For the past few years, Sonar has fallen the weekend before Glastonbury. That's the case this year as well. You can't help feeling that you're getting a bit of a sneak preview of the shows about to be hits in Somerset. In one of the super-sized warehouses up at Sonar By Night, you know that the wild flashing lights of the Justice show will go down stunningly on West Holts. I see enough of Moderat to suspect the same when they do their thing the night before. It's hard to imagine that the prog-jazz noodlings of Thundercat can ever be the same from show to show, such is the complexity of the music yet I'm pleased to report no discernible difference. Even his glossy, red shorts are the same. Guitars were once dirty instruments at Sonar. But Thundercat is one of many who's able to push boundaries on the most traditional of rock instruments in order to come up with something new.

I wander around the Sonar+D exhibition. Universities, programmers and start-up tech companies display their innovations to an attentive crowd of geeks and potential investors. Increasingly, it's beyond me. I try on headsets and attempt not to stumble into virtual realities. I press some buttons and hope that I've unwittingly done nothing nuclear.
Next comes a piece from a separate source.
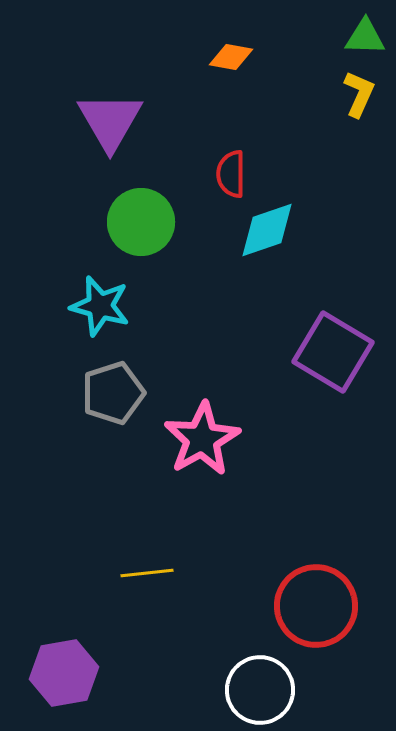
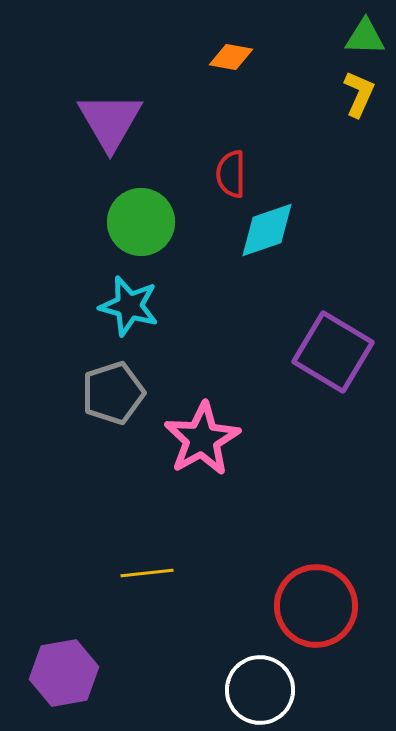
cyan star: moved 29 px right
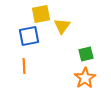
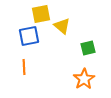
yellow triangle: rotated 24 degrees counterclockwise
green square: moved 2 px right, 6 px up
orange line: moved 1 px down
orange star: moved 1 px left, 1 px down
I find a space on the cold floor and sit down to talk with four lovely Korean people who are here on a promotional trip. It might be under-rated in these parts but chatting remains the best way to communicate.
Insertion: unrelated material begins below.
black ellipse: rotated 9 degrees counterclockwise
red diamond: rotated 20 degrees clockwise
aroundIt's by chatting that I find out about the Valgeir Sigurdsson show in the Sonar complex. Accordingly, I queue with others to get into the comfy theatre in which he performs. A producer and composer who has an incredible back-catalogue, this is the most dream-like of shows. For an hour, we allow soporific bliss to rush over us as the haunting haze of a live cello permeates throughout the room. At times I do doze off yet the rest is perhaps a good thing; an afternoon siesta puts me in the most relaxed of moods for the night-time party that's about to come.

Many acts have given lots of thought to their stage show this year. It's no longer good enough to stand behind a deck getting the crowd to scream if they want to go faster. Nowhere is the stage show more illuminating than with Evian Christ. The black and white lights punch out in time with harsh beats. This is the most punky of dance sets; so vibrant and so tough but so incredibly engaging. You imagine that it's the aural equivalent of being a bad boxer. Those punches are landing and there's nothing you can do but consume this sensory overload. 
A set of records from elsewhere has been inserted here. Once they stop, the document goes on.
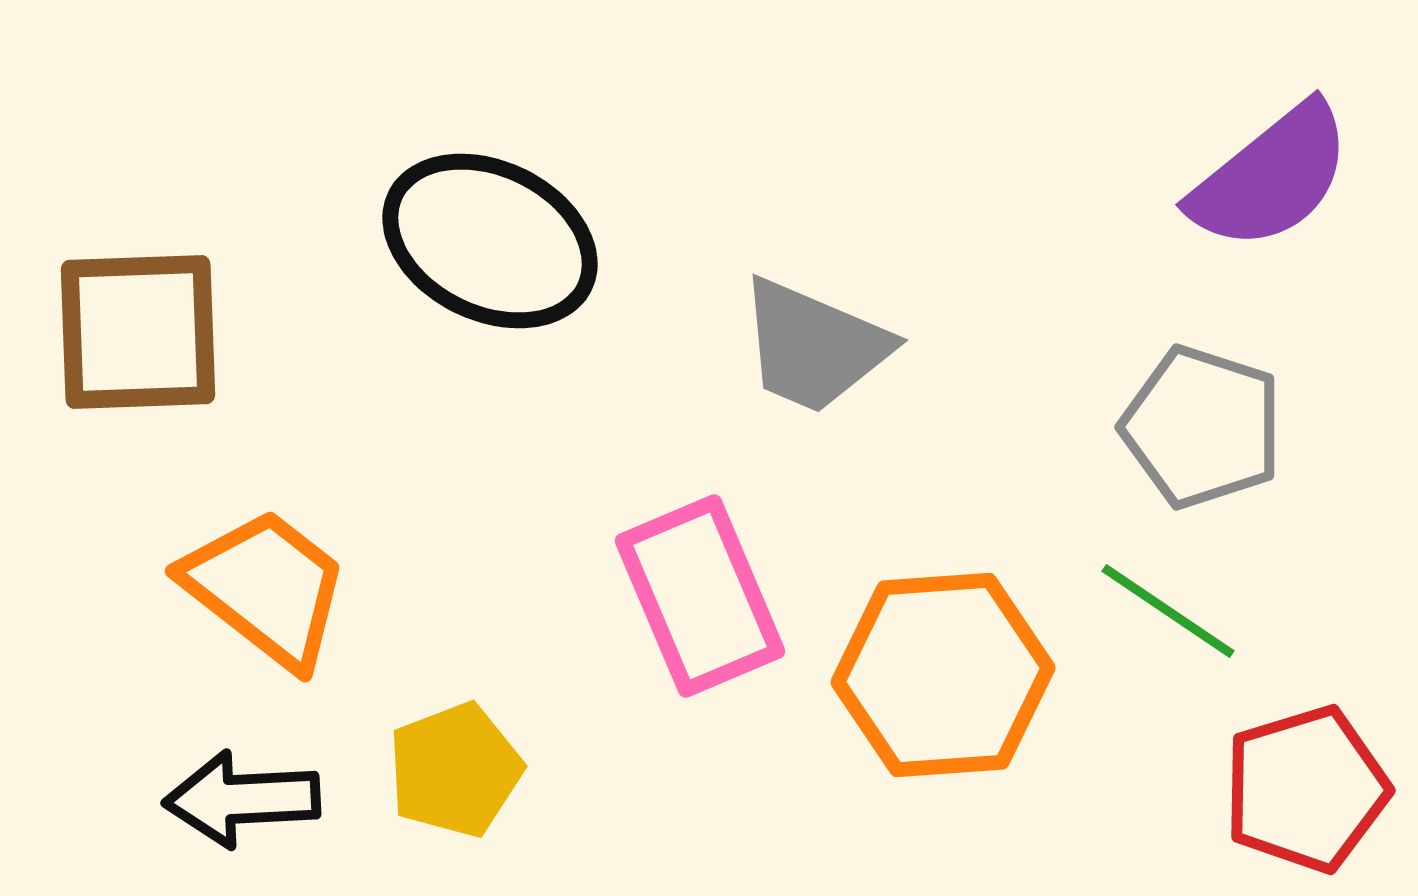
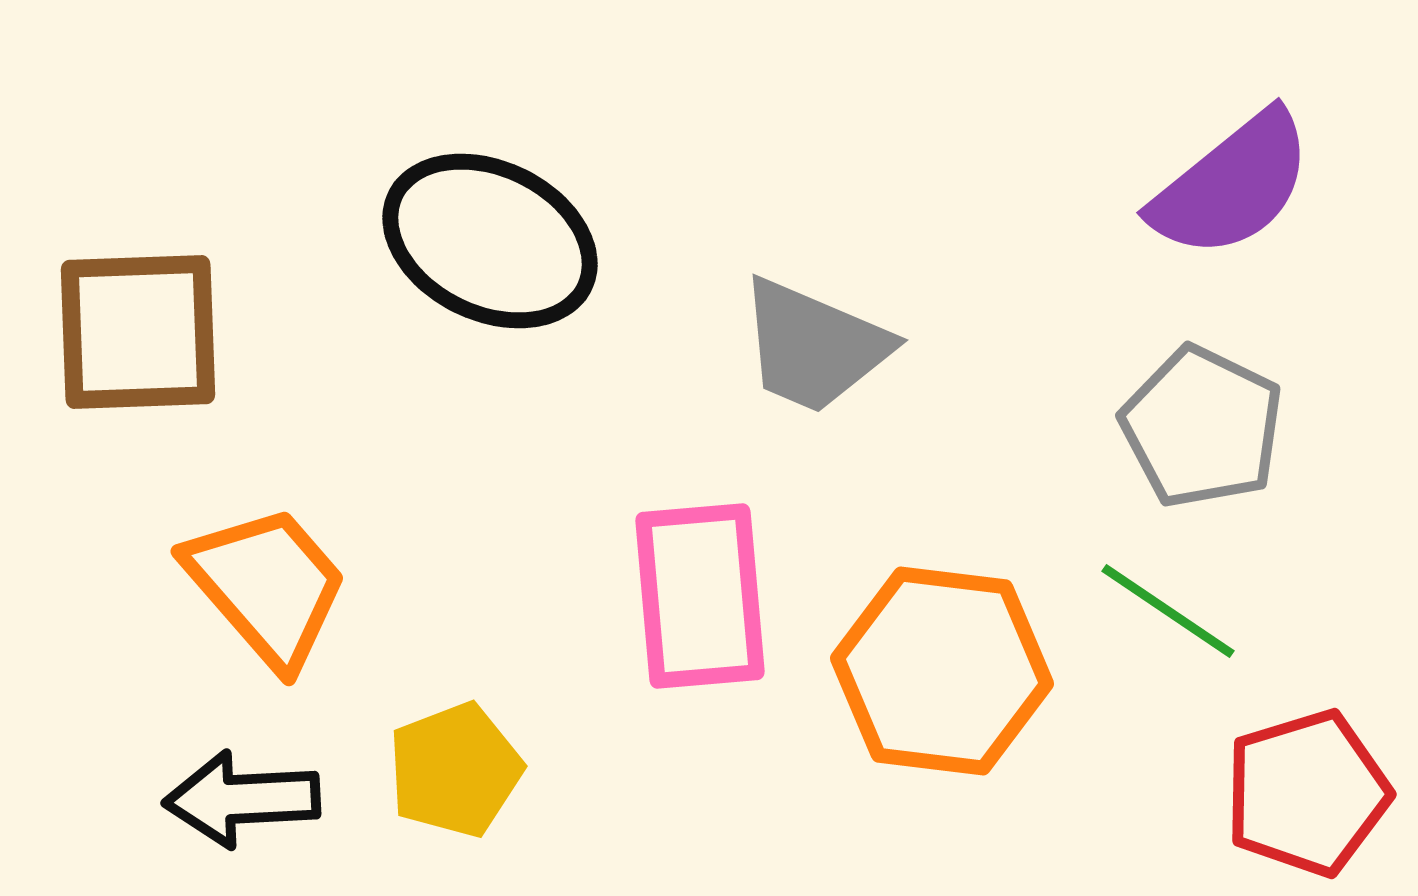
purple semicircle: moved 39 px left, 8 px down
gray pentagon: rotated 8 degrees clockwise
orange trapezoid: moved 1 px right, 2 px up; rotated 11 degrees clockwise
pink rectangle: rotated 18 degrees clockwise
orange hexagon: moved 1 px left, 4 px up; rotated 11 degrees clockwise
red pentagon: moved 1 px right, 4 px down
Estonian hip-hop gets an airing courtesy of Tommy Cash. He's got a full-on, extreme, video montage showing behind him and some over-the-top dancers flexing their bodies on stage. I'm sure Tommy is much more than a novelty act but, today I can't stop giggling at his ridiculous poses. Nothing if not entertaining. 

Here I am at the night venue. Despite being something of a Sonar veteran I still managed to get lost within these inter-connecting warehouses. My confusion isn't helped because the bumper cars, a point of orientation in years gone by, have now moved from the Sonar car arena. Now in the Sonar car space, there's a big marquee-like tent. People queue to get into six hour long sets in here on Saturday from Seth Troxler and Tiga. It's a space with the happiest of vibes. I vaguely recall fighting tiredness and dancing here. Later in the evening, we do find the bumper cars elsewhere in another warehouse and spend silly amounts of Euros crashing into friends and strangers. Wide-eyed, we giggle and scream as we attempt to jolt in time with the beats. I cannot stress how much of a laugh this is. 

There's so much more I could talk about. From the hyped-up and ultimately disappointing set of Princess Nokia to the more laid back and exquisite chill put on by the consummate Fat Freddy's Drop, this is a festival that has it all. From the 'where've you been all my life' revelation that is Juana Molina to the glossy sheen of Roosevelt, you feel that disappointment when you can't be in more than one place at a time. 

Haruki Murakami, esteemed Japanese novelist once wrote that, "Every one of us is losing something precious to us. Lost opportunities, lost possibilities, feelings we can never get back again. That’s part of what it means to be alive.” 

Suddenly, losing our phones seems like a small cross to bear.